§ DATA SEGMENT:
▬▬▬▬▬▬
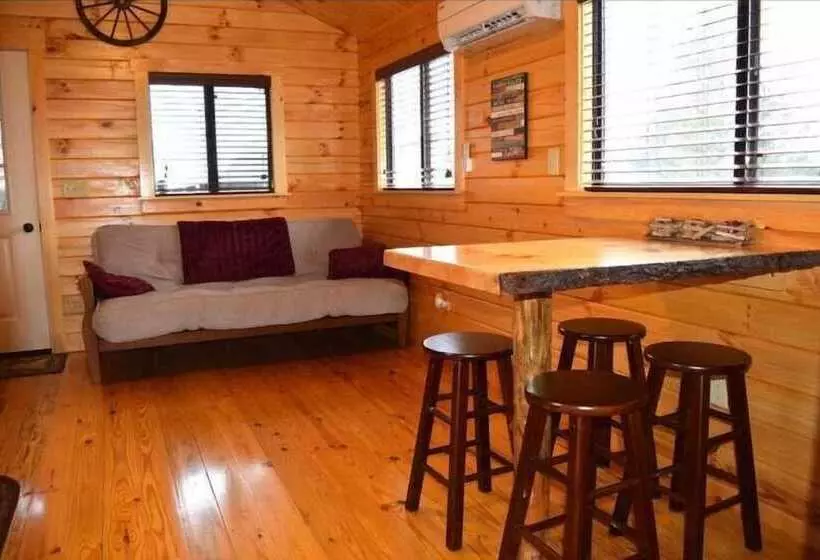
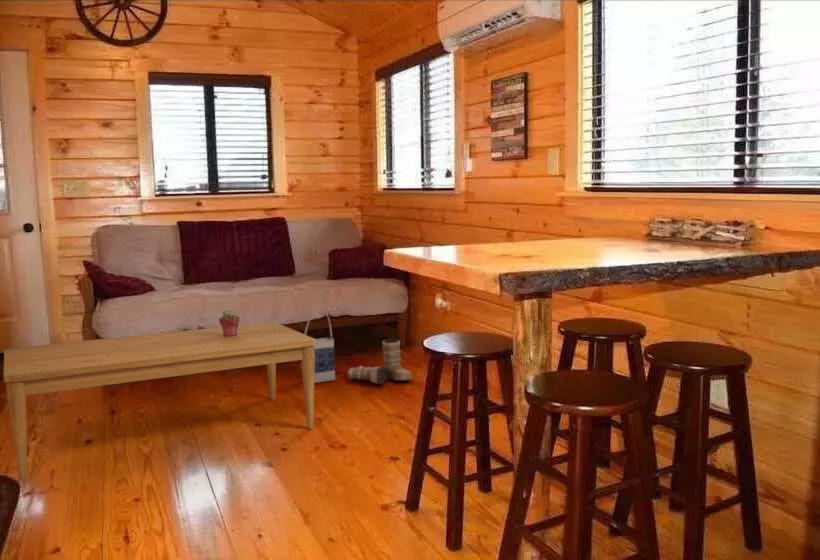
+ coffee table [3,321,316,481]
+ boots [347,338,413,385]
+ bag [303,307,336,384]
+ potted succulent [218,309,240,336]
▬▬▬▬▬▬
§ EXERCISE BRIEF:
Give the data again exactly. Keep the images out.

§ RESULT OF THE EXERCISE:
+ coffee table [3,321,316,481]
+ boots [347,338,413,385]
+ bag [303,307,336,384]
+ potted succulent [218,309,240,336]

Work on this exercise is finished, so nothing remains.